Neue Ausgabe des AZADÎ-Info erschienen

In seinem neuen Infodienst macht der Rechtshilfefonds AZADÎ auf Wohnungs- und Vereinsdurchsuchungen in Aachen aufmerksam. Der betroffene Verein sieht in der Polizeiaktion eine „Schikane der staatlichen Organe“.

In der 231. Ausgabe seines Infodienstes informiert der Kölner Rechtshilfefonds AZADÎ e.V. über aktuelle Entwicklungen und die Repression gegen die kurdische Bewegung und andere linke Strukturen in Deutschland. Das Infoblatt beginnt jedoch mit den schrecklichen Erdbeben im türkisch-syrischen Grenzgebiet, den inzwischen mehr als 50.000 Opfern, den unfassbaren Zerstörungen und dem Leid der Überlebenden. „Viele Betroffene ziehen das bittere Fazit, dass für die ungeheure Dimension der Katastrophe nicht nur die Naturgewalten verantwortlich seien, sondern auch die Profitorientierung des AKP/MHP-Regimes, das zudem versuche, die Bevölkerungsstruktur in der Region zu verändern“, erklärt Monika Morres von AZADÎ.

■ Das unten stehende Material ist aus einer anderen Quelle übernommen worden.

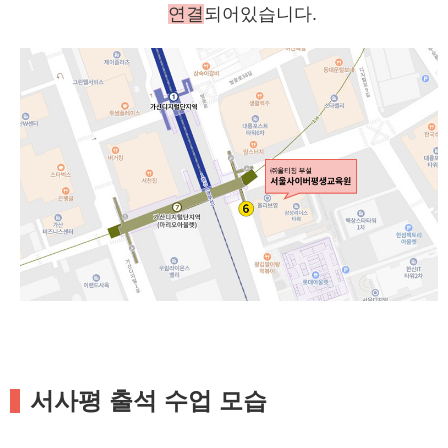
연결
되어있습니다.
서사평 출석 수업 모습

So warnte der HDP-Abgeordnete Kemal Bülbül vor wenigen Tagen in Semsûr (tr. Adiyaman), dass die Menschen massenhaft die Region verlassen und nach Istanbul, Izmir oder Ankara gehen. Zumindest sollten sie dies nur vorübergehend tun. Denn: „Hier wird eine Politik der Assimilierung und Entvölkerung gegen die kurdische und alevitische Gemeinschaft betrieben“.

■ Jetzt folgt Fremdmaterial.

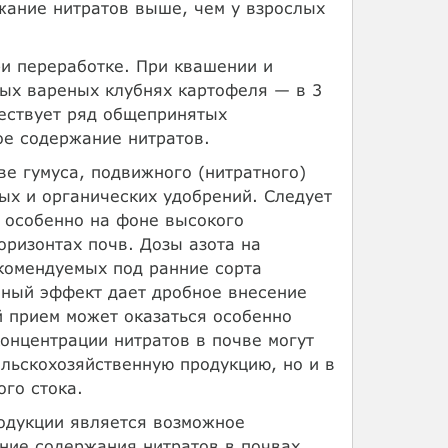
жание нитратов выше, чем у взрослых
ри переработке. При квашении и
ных вареных клубнях картофеля — в 3
ществует ряд общепринятых
е содержание нитратов.
е гумуса, подвижного (нитратного)
ых и органических удобрений. Следует
, особенно на фоне высокого
ризонтах почв. Дозы азота на
комендуемых под ранние сорта
нный эффект дает дробное внесение
й прием может оказаться особенно
онцентрации нитратов в почве могут
ельскохозяйственную продукцию, но и в
го стока.
одукции является возможное
ение содержания нитратов в почвах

In dieser Ausnahmesituation treffen sich Kurdinnen und Kurden in ihren Vereinen, trauern gemeinsam um den Verlust von Familienangehörigen oder Freund:innen, tauschen Informationen aus oder organisieren Hilfe für die Menschen in Kurdistan. „Das hindert die Polizei in Aachen jedoch nicht, drei Tage nach den Erdbeben gewaltsam in das kurdische Volkshaus in Aachen einzudringen, die Räume zu durchsuchen und Materialien zu beschlagnahmen. Und das nur, weil gegen einen Aktivisten wegen PKK-Mitgliedschaft ermittelt wird und die Vorwürfe aus dem Jahre 2020 datieren“, kritisiert Morres.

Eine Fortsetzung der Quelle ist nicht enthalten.